Task directions:
Your task is to quote the records from their first line through the line containing "7. Broad scope", with nothing added or left out.

[Saved entries]

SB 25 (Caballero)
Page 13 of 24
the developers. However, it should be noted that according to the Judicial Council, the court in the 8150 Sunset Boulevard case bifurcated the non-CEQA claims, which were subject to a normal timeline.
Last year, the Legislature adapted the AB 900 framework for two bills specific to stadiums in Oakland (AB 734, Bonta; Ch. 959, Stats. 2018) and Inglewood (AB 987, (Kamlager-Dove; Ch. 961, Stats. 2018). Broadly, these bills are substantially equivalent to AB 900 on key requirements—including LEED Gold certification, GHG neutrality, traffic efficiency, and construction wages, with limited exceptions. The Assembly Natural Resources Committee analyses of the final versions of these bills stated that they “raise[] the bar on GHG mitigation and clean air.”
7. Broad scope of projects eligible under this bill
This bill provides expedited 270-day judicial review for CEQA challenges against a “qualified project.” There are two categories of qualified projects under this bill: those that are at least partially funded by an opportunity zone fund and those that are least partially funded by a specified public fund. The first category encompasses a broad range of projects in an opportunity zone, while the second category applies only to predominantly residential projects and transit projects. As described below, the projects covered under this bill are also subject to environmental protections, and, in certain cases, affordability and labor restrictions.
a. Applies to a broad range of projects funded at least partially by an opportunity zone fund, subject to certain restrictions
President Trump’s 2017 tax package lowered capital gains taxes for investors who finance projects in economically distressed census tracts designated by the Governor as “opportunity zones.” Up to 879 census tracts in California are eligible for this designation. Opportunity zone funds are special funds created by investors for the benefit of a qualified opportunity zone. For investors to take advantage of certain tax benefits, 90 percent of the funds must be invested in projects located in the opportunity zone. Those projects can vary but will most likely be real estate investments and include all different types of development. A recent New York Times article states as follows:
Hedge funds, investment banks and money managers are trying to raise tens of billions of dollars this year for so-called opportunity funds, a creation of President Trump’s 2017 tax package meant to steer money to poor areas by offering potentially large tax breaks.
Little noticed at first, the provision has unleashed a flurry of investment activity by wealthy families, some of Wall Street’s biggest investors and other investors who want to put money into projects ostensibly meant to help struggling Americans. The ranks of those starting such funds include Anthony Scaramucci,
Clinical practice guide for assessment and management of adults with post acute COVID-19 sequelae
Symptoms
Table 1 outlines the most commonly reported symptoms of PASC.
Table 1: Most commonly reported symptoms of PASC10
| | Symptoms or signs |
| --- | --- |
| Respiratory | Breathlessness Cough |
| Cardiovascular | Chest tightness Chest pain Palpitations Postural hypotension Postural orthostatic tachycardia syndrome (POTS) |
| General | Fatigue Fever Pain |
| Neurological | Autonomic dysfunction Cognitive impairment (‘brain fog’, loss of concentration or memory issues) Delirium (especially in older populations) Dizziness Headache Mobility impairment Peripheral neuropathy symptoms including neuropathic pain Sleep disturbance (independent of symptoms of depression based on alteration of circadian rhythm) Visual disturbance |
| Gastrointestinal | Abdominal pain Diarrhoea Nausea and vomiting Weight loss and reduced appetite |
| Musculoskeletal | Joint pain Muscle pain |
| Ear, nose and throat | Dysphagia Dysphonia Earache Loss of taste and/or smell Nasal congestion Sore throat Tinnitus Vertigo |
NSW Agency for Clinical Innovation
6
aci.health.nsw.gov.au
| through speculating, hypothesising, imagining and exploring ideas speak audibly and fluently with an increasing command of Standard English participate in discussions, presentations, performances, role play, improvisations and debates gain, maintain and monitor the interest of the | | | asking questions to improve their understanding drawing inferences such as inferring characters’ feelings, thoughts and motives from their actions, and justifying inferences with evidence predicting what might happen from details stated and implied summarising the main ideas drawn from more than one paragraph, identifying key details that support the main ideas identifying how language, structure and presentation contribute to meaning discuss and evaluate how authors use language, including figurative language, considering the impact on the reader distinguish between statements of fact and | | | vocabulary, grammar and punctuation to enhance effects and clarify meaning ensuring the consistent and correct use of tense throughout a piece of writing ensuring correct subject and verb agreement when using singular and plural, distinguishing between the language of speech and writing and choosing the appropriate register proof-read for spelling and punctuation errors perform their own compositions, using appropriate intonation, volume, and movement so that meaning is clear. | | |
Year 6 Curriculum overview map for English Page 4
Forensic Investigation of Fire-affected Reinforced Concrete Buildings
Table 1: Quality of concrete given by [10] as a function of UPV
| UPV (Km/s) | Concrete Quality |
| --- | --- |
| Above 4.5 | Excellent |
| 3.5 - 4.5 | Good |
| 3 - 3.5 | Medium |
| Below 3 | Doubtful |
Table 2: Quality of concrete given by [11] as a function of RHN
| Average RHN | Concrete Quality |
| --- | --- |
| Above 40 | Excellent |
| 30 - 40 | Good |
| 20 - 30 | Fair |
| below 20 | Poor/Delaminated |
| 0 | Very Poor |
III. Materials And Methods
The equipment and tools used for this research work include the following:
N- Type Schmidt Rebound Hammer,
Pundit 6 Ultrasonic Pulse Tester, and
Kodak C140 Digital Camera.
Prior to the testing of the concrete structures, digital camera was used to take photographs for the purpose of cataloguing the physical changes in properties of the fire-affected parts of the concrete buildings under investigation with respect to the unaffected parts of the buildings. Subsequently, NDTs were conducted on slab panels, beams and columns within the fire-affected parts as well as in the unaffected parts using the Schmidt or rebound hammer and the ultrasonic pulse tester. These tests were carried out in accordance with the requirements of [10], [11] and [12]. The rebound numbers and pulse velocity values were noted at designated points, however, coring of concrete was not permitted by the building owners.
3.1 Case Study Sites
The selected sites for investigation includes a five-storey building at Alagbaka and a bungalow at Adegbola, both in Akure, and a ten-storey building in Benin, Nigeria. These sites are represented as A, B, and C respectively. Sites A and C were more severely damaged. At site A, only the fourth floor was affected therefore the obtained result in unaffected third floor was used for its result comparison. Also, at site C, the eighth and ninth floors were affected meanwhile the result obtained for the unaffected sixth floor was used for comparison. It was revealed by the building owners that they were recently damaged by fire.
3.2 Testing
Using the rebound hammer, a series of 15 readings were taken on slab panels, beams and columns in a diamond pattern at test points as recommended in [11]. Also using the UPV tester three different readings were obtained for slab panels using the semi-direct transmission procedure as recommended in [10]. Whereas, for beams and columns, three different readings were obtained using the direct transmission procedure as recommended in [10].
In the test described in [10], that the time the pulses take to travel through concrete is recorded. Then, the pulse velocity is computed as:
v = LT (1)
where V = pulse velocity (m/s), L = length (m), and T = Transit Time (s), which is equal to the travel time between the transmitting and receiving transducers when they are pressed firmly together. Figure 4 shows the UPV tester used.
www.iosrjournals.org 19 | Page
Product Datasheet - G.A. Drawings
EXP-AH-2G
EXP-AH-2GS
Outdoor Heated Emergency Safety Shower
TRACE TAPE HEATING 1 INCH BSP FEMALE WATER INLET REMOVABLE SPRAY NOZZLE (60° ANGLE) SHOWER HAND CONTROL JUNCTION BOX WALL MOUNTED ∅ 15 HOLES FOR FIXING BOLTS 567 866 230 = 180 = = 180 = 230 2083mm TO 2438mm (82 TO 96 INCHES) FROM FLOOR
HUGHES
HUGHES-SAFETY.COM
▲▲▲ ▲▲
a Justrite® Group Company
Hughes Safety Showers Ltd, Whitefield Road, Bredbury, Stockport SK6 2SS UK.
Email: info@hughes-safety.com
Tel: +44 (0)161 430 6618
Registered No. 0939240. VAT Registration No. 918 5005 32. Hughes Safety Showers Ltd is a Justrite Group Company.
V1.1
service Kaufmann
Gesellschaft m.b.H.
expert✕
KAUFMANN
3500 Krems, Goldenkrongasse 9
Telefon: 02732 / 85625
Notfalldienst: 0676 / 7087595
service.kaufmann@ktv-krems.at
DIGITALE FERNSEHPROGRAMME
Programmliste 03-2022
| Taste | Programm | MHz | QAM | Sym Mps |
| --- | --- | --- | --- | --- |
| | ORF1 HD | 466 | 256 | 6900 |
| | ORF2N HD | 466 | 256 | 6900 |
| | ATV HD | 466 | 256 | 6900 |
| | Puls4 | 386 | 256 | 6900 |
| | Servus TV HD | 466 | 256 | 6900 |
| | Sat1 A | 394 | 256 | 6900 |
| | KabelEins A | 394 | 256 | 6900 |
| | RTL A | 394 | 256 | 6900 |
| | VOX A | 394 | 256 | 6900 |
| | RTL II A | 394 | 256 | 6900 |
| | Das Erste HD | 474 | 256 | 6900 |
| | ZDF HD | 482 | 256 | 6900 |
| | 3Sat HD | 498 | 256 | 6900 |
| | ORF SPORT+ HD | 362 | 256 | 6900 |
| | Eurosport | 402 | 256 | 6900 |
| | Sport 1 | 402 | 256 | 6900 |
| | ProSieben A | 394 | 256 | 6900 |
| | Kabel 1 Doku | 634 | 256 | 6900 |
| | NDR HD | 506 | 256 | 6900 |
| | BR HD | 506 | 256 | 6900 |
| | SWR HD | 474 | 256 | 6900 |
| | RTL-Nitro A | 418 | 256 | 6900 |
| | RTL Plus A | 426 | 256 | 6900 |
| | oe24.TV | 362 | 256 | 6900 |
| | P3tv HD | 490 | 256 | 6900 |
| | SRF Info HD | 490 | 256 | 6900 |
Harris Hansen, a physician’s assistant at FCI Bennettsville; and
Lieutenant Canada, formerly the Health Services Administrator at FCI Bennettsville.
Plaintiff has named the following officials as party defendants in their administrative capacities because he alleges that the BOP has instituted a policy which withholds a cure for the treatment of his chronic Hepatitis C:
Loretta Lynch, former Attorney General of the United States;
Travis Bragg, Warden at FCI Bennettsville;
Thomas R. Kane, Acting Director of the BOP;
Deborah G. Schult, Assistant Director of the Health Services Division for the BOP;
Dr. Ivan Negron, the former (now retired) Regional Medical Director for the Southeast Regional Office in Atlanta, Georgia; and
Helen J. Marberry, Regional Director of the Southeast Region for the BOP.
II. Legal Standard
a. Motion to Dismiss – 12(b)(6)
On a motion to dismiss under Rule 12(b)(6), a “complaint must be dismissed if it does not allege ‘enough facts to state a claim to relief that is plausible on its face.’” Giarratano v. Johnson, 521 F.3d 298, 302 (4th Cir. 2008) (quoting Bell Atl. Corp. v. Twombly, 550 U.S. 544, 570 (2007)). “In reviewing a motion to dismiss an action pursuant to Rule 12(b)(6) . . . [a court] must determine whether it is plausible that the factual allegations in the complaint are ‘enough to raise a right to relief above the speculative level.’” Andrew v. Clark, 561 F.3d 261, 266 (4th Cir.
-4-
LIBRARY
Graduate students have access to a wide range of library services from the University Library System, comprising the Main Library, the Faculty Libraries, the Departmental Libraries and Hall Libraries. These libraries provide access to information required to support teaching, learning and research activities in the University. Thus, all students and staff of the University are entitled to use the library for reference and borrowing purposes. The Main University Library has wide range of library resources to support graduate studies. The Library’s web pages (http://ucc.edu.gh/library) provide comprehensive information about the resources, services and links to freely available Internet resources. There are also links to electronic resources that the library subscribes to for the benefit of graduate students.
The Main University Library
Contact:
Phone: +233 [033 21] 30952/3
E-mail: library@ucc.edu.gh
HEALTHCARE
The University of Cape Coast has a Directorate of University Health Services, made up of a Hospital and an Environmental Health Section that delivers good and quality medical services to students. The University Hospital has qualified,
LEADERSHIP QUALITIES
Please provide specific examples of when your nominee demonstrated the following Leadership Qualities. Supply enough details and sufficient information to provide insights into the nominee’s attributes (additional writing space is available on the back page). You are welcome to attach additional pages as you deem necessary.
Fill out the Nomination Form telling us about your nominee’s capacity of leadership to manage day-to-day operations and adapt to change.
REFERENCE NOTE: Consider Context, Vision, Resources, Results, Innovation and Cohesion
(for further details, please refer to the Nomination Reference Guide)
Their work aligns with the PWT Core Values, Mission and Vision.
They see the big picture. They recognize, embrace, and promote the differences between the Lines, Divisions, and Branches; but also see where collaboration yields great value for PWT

Reply to the exercise:
SB 25 (Caballero)
Page 13 of 24
the developers. However, it should be noted that according to the Judicial Council, the court in the 8150 Sunset Boulevard case bifurcated the non-CEQA claims, which were subject to a normal timeline.
Last year, the Legislature adapted the AB 900 framework for two bills specific to stadiums in Oakland (AB 734, Bonta; Ch. 959, Stats. 2018) and Inglewood (AB 987, (Kamlager-Dove; Ch. 961, Stats. 2018). Broadly, these bills are substantially equivalent to AB 900 on key requirements—including LEED Gold certification, GHG neutrality, traffic efficiency, and construction wages, with limited exceptions. The Assembly Natural Resources Committee analyses of the final versions of these bills stated that they “raise[] the bar on GHG mitigation and clean air.”
7. Broad scope of projects eligible under this bill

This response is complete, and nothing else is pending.